When Dierker was finished, the awards portion of the luncheon began. SABR, a group of researchers dedicated to uncovering objective truth about the game, were thrilled to celebrate their own.
Leslie Heaphy, a professor at Kent State University and a member of SABR's Board of Directors, was chosen as the winner of the Bob Davids Award. That trophy, named for the founder of SABR, is annually distributed to the member who best embodies the spirit and self-sacrifice of the group's first president.
"I'm truly humbled by this honor," Heaphy said. "I hope I'm worthy of being part of this wonderful group."
Roland Hemond, three-time winner of The Sporting News MLB Executive of the Year Award, named former Houston general manager Tal Smith the winner of an award named in his honor. Smith, who has known Hemond for more than 40 years, said it was a great honor to win his friend's award.
John Zinn and Paul Zinn, authors of Ebbets Field, were the joint winners of the Ron Gabriel Award, which is annually distributed to the best research project centered on the Brooklyn Dodgers.
Another prestigious award, the Henry Chadwick Award, was given to five deserving scholars on Friday. Two of them -- Mark Armour and MLB.com's Cory Schwartz -- were on hand to accept the distinction. Schwartz, vice president of statistics for MLB.com, was honored for his tireless work in integrating the newfound date of the game's new age and making it easy for everyday fans to digest it.
The luncheon, a two-hour block of the conference schedule, was just part of the whole picture Friday at the Royal Sonesta. The morning featured a panel discussion featuring members of the NL West champion 1980 Astros, and the afternoon had a media panel and another focused on women in baseball.
Armour, one of the winners of the Chadwick Award, hosted a morning presentation on The Case For Al Campanis, the famed ex-Dodgers executive whose career ended after an infamous television appearance. Armour spoke at length about all of the executive's achievements within the game.
One other interesting discussion was hosted by panelist Peter C. Bjarkman, whose expertise is in pre-revolution and post-revolution Cuban baseball history. Bjarkman discussed the many latter-day Cuban stars in the game and the difficult and circuitous route they have to take to the Majors.

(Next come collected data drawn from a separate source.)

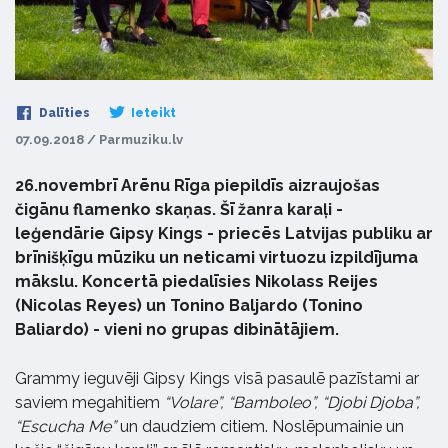
Dalīties
Ieteikt
07.09.2018 / Parmuziku.lv
26.novembrī Arēnu Rīga piepildīs aizraujošas
čigānu flamenko skaņas. Šī žanra karaļi -
leģendārie Gipsy Kings - priecēs Latvijas publiku ar
brīnišķīgu mūziku un neticami virtuozu izpildījuma
mākslu. Koncertā piedalīsies Nikolass Reijes
(Nicolas Reyes) un Tonino Baljardo (Tonino
Baliardo) - vieni no grupas dibinātājiem.
Grammy ieguvēji Gipsy Kings visā pasaulē pazīstami ar
saviem megahitiem
“
Volare”,
“
Bamboleo”,
“
Djobi Djoba”,
“
Escucha Me”
un daudziem citiem. Noslēpumainie un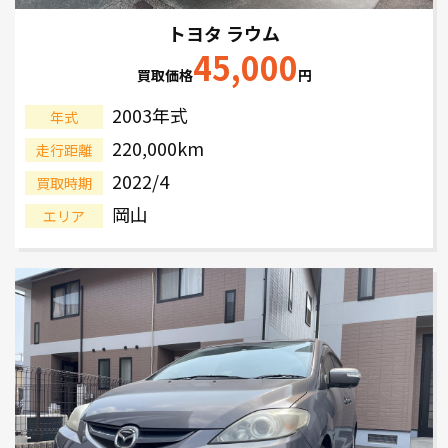
トヨタ ラウム
45,000
買取価格
円
2003年式
年式
220,000km
走行距離
2022/4
買取時期
岡山
エリア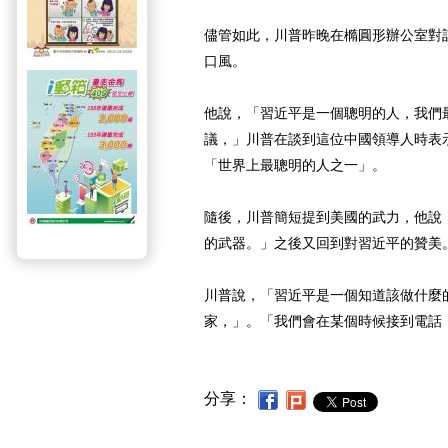
儘管如此，川普昨晚在橢圓形辦公室對
口風。
他說，「習近平是一個聰明的人，我們
議，」川普在談到這位中國領導人時表
「世界上最聰明的人之一」。
隨後，川普簡短提到美國的武力，他說
的武器。」之後又回到對習近平的贊美
川普說，「習近平是一個知道該做什麼
家，」。「我們會在某個時候接到電話
分享：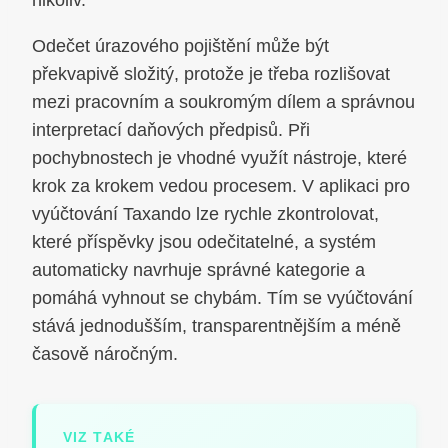
nikoliv.
Odečet úrazového pojištění může být
překvapivě složitý, protože je třeba rozlišovat
mezi pracovním a soukromým dílem a správnou
interpretací daňových předpisů. Při
pochybnostech je vhodné využít nástroje, které
krok za krokem vedou procesem. V aplikaci pro
vyúčtování Taxando lze rychle zkontrolovat,
které příspěvky jsou odečitatelné, a systém
automaticky navrhuje správné kategorie a
pomáhá vyhnout se chybám. Tím se vyúčtování
stává jednodušším, transparentnějším a méně
časově náročným.
VIZ TAKÉ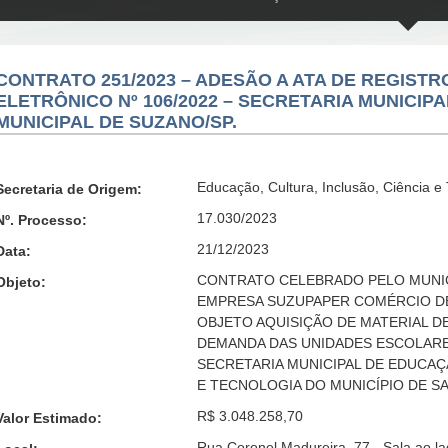
CONTRATO 251/2023 – ADESÃO A ATA DE REGISTR
ELETRÔNICO Nº 106/2022 – SECRETARIA MUNICIP
MUNICIPAL DE SUZANO/SP.
Educação, Cultura, Inclusão, Ciência e
Secretaria de Origem:
17.030/2023
Nº. Processo:
21/12/2023
Data:
CONTRATO CELEBRADO PELO MUNIC
Objeto:
EMPRESA SUZUPAPER COMÉRCIO DE 
OBJETO AQUISIÇÃO DE MATERIAL D
DEMANDA DAS UNIDADES ESCOLARE
SECRETARIA MUNICIPAL DE EDUCAÇÃ
E TECNOLOGIA DO MUNICÍPIO DE S
R$ 3.048.258,70
Valor Estimado:
Rua Coronel Madureira, 77 - Sala ao l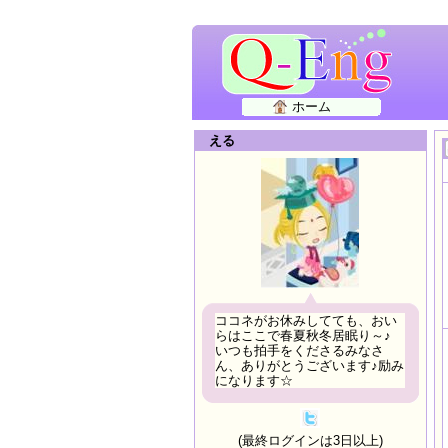
ホーム
える
ココネがお休みしてても、おい
らはここで春夏秋冬居眠り～♪
いつも拍手をくださるみなさ
ん、ありがとうございます♪励み
になります☆
(最終ログインは3日以上)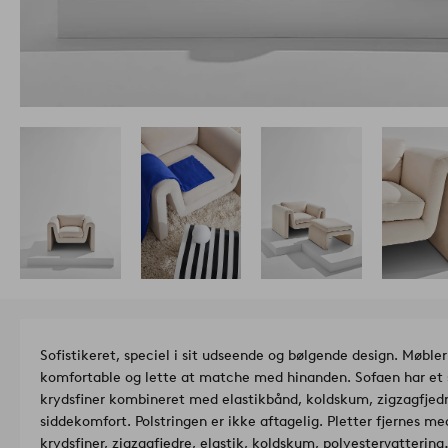
Sofistikeret, speciel i sit udseende og bølgende design. Møble
komfortable og lette at matche med hinanden. Sofaen har et st
krydsfiner kombineret med elastikbånd, koldskum, zigzagfjedre
siddekomfort. Polstringen er ikke aftagelig. Pletter fjernes me
krydsfiner, zigzagfjedre, elastik, koldskum, polyestervattering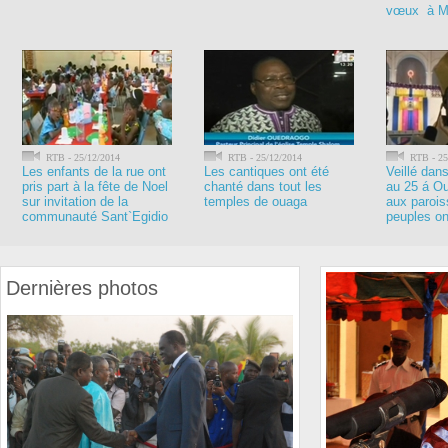
vœux à Mi
RTB - 25/12/2014
RTB - 25/12/2014
RTB - 25
Les enfants de la rue ont
Les cantiques ont été
Veillé dan
pris part à la fête de Noel
chanté dans tout les
au 25 á 
sur invitation de la
temples de ouaga
aux parois
communauté Sant`Egidio
peuples ont
Dernières photos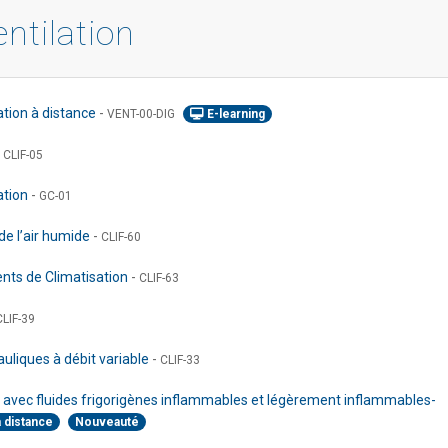
entilation
mation à distance
-
VENT-00-DIG
E-learning
-
CLIF-05
ation
-
GC-01
de l’air humide
-
CLIF-60
ts de Climatisation
-
CLIF-63
CLIF-39
uliques à débit variable
-
CLIF-33
s avec fluides frigorigènes inflammables et légèrement inflammables-
à distance
Nouveauté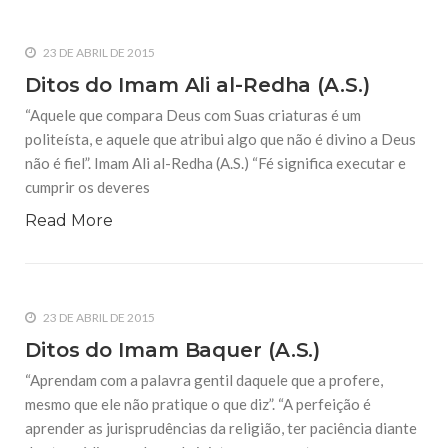
23 DE ABRIL DE 2015
Ditos do Imam Ali al-Redha (A.S.)
“Aquele que compara Deus com Suas criaturas é um
politeísta, e aquele que atribui algo que não é divino a Deus
não é fiel”. Imam Ali al-Redha (A.S.) “Fé significa executar e
cumprir os deveres
Read More
23 DE ABRIL DE 2015
Ditos do Imam Baquer (A.S.)
“Aprendam com a palavra gentil daquele que a profere,
mesmo que ele não pratique o que diz”. “A perfeição é
aprender as jurisprudências da religião, ter paciência diante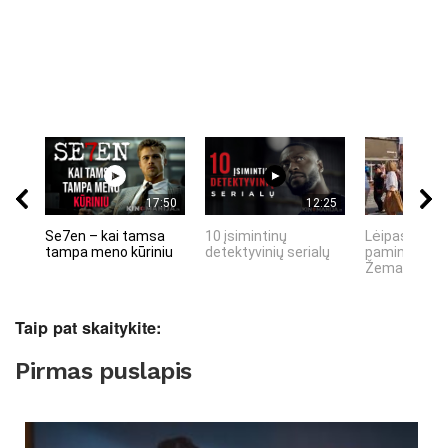
17:50
12:25
Se7en – kai tamsa
10 įsimintinų
Lėipas 13 d.
tampa meno kūriniu
detektyvinių serialų
paminiejuom
Žemaitiu tau
Taip pat skaitykite:
Pirmas puslapis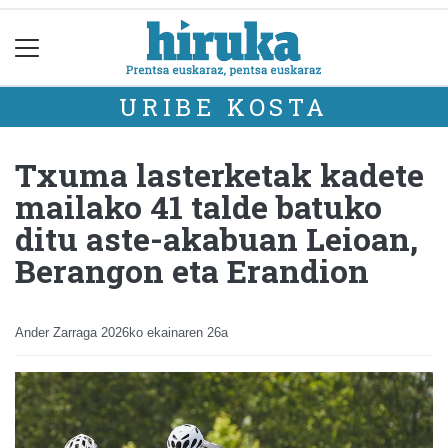
URIBE KOSTA
Txuma lasterketak kadete
mailako 41 talde batuko
ditu aste-akabuan Leioan,
Berangon eta Erandion
Ander Zarraga
2026ko ekainaren 26a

Bjarkman took questions at the end of his presentation, and one audience member wanted to know if he could ever see an MLB franchise in Havana. Yes, Bjarkman said, but it may take until 2095, a gap in time that would allow the city to prepare itself economically and logistically.
"This is a third-world country where people pay 75 cents to go to a ballgame," said Bjarkman of today's Cuban society. "If things change tomorrow, you'd be rebuilding Havana for 25 years."
SABR 44 will conclude on Saturday, and it will have an interesting panel discussion featuring men who have played and later moved into the front office. That panel will include Bob Watson, former Houston general manager, and Dr. Bobby Brown, former president of the American League.